Pencil in Your Schedule
The final step in planning your schedule is to look at the key steps involved in the wedding. This allows you to look at how much time you think you have based on your ideal date, and work back to see if that date is realistic. For the average 12 month wedding plan, you can pencil the following tasks into your schedule:
- 12-10 months: This is the time to choose your wedding date. This takes some effort because you might want to check available wedding venues, your ideal photographer, the place for your ceremony, and even check in with key people in your lives for their availability. With all these things considered, you should be able to choose a date. You also need to pin down your budget, so you know which venues are within your reach. If need be, this is also the time to start the wedding savings account.

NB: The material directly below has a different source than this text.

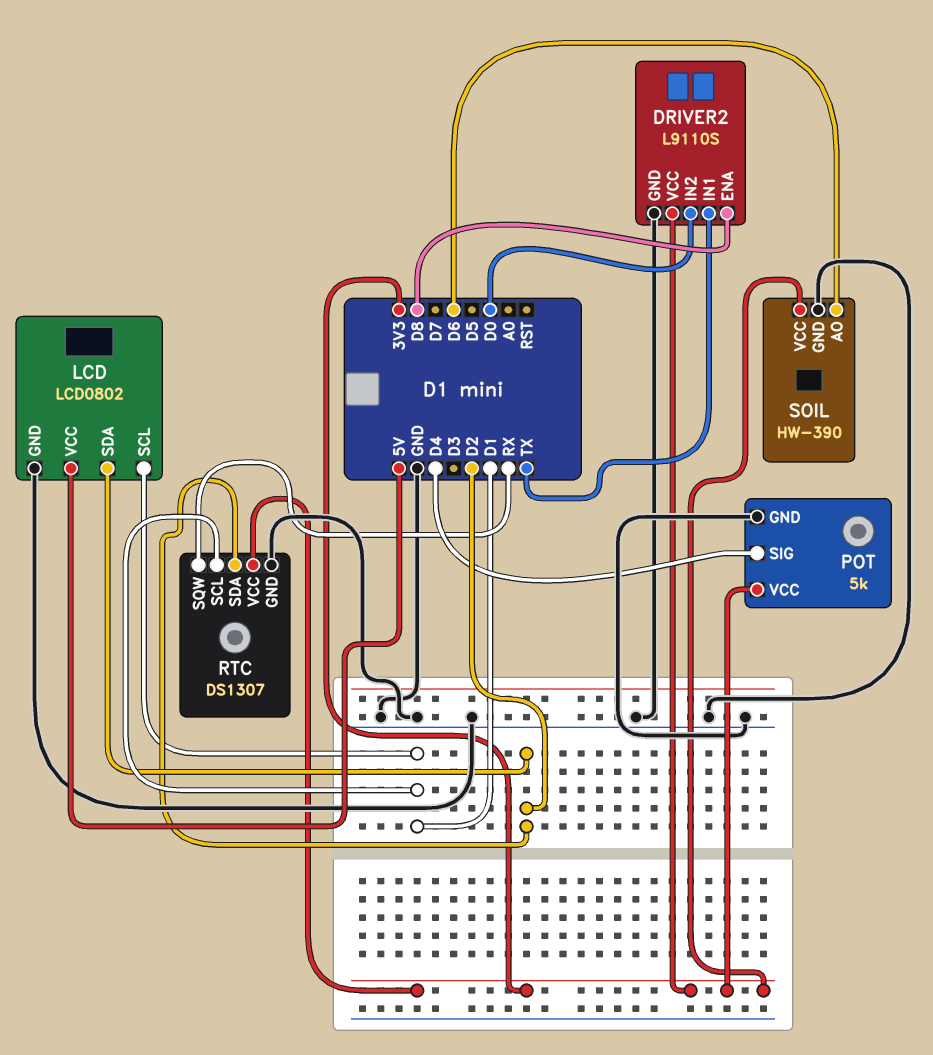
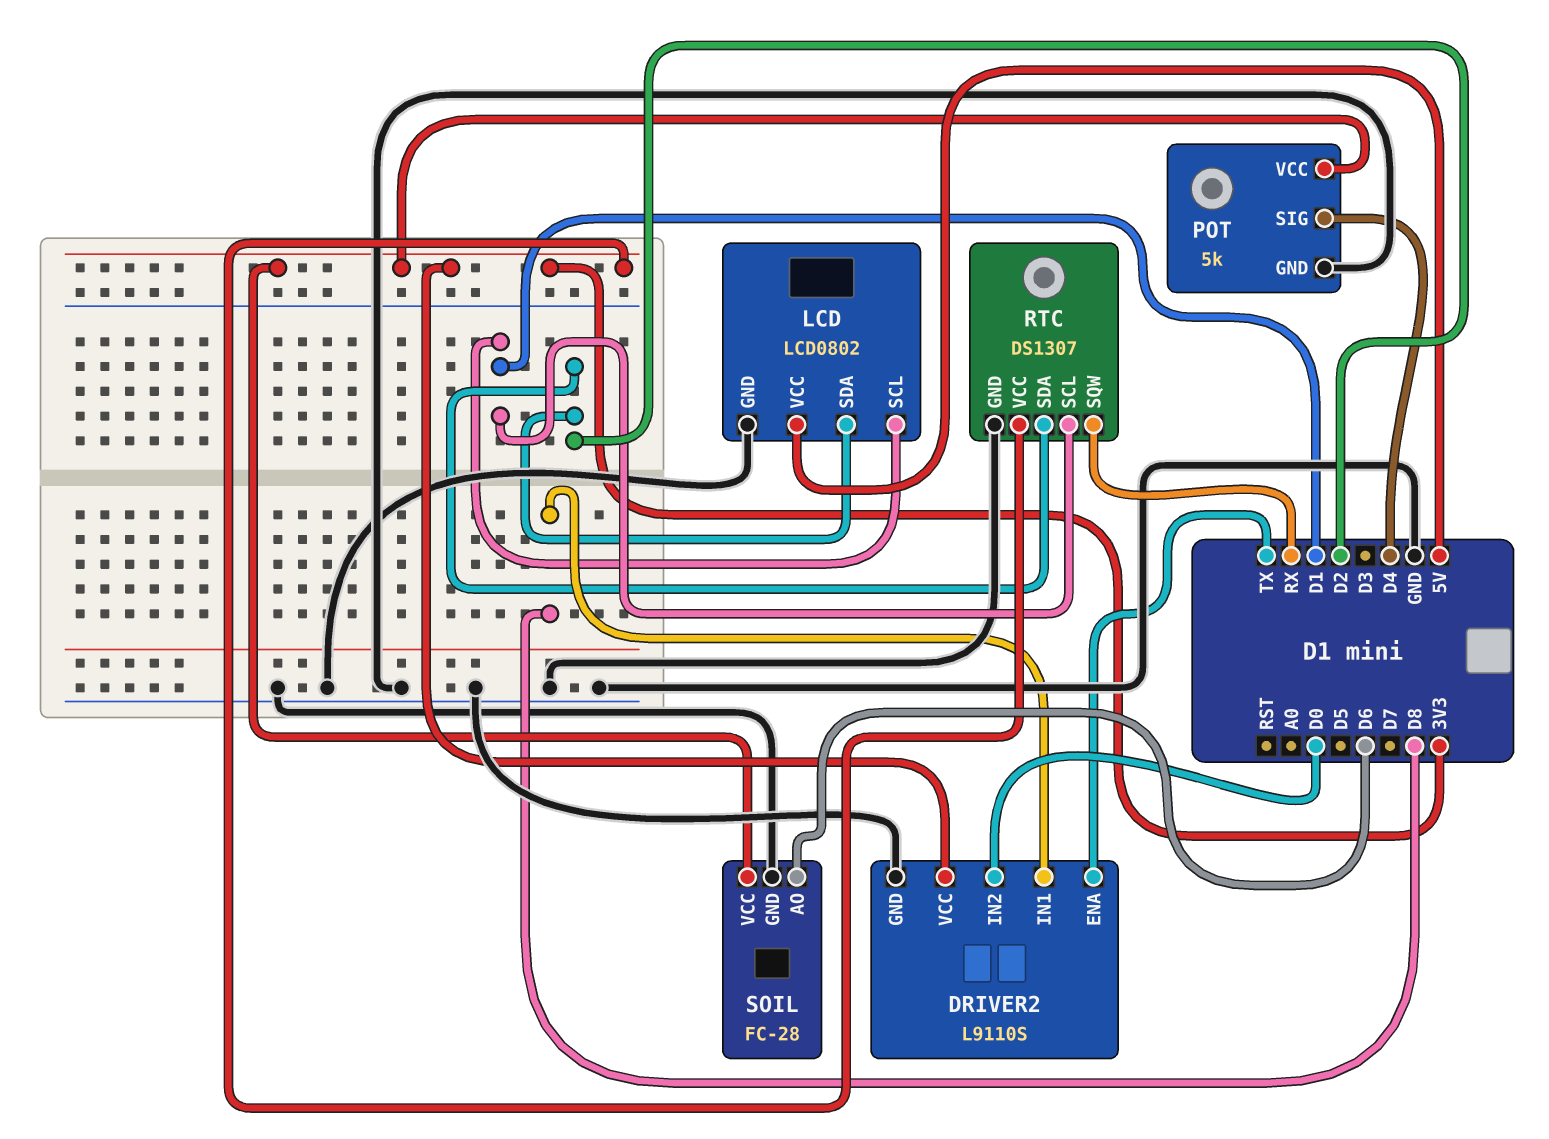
DRIVER2 pin ENA: D8 -> TX
DRIVER2 pin IN1: TX -> D8
SOIL: HW-390 -> FC-28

- 8-10 months: At this stage, you have the date you need to book your vendors, such as your cake designer, florists, entertainers, etc. You also want to finalize your wedding party so you can ask if they are willing to step up on your special day.
- 6-8 months: Although the wedding is still months away, this is the time to start looking for your wedding dress. You also have to nail down your guest list so you can send out your save the dates. You should also research and book your honeymoon.
- 4-6 months: Today, a wedding website provides all the information your guests need for your wedding. Aim to do this at least four months out to save yourself from fielding endless questions. Now is the time to finalize your cake and menu, with a lot of tasting to make sure you are happy with your choice. If your hair stylist is in high demand, make sure you set up an appointment so you don’t have to settle for someone you don’t know on such an important day.
- 2-4 months: Since you’ve sent out your save the dates, you can hold off on the actual invitations until now. You can also start looking at things like music, wedding rings, and even consider having a makeup and hair tester appointment to finalize your look.
- 1-2 months: By this time, you should be able to confirm guest counts with your vendors as required. You also want to touch base with all your vendors so they know what they are expected to deliver and when. Once your guests are confirmed, you can also do your seating plan if required.